|
|
|
|
|
by srean
3495 days ago
|
|
I cannot speak for eanzenberg but I think his comment was less about his personal justification and more about the rationalizations that have been used in the history of stats. Gauss quite openly admitted that the choice was borne out of convenience. The justification using Normal or Gaussian distribution came later and the Gauss Markov result on conditional distribution came even later. Even at that time when Gauss proposed the loss, it was noted by many of Gauss' peers and (perhaps by Gauss himself) that other loss functions seem more appropriate if one goes by empirical performance, in particular the L1 distance. Now that we have the compute power to deal with L1 it has come back with a vengeance and people have been researching its properties with renewed almost earnest. In fact there is a veritable revolution that's going on right now in the ML and stats world around it. Just as optimizing the squared loss gives you conditional expectation, minimizing the L1 error gives you conditional median. The latter is to be preferred when the distribution has a fat tail, or is corrupted by outliers. This knowledge is no where close to being new.

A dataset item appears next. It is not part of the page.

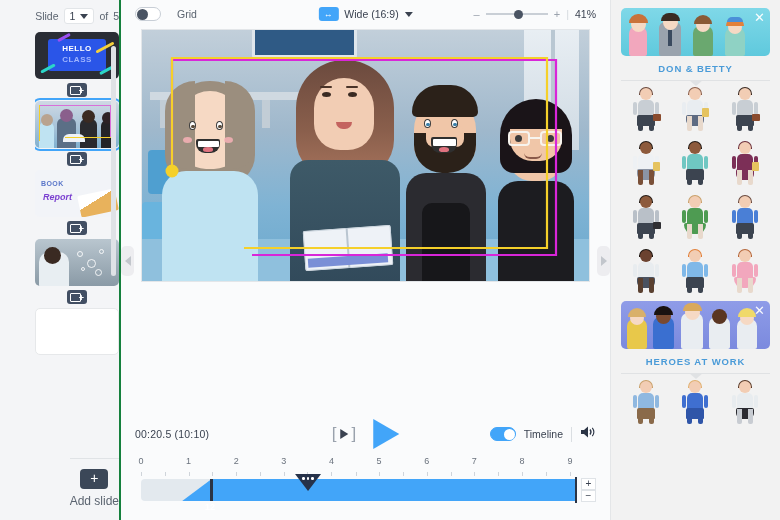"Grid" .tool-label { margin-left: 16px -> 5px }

Gauss's peers knew this. |
|
I am working in chemoinformatics, the main methods used by the academics to regress parameters have not changed in the past 40 years even so we went from small carefully assessed data sets (think 200 experimental points) to larger (10000, sometimes millions) with a lot of outliers from data entry errors, experimental errors, etc.
The end results is that when I see models of interest without the raw data, I reregress the parameters using my own datasets because most of the time you can barely trust them (even if coming from well known research centres).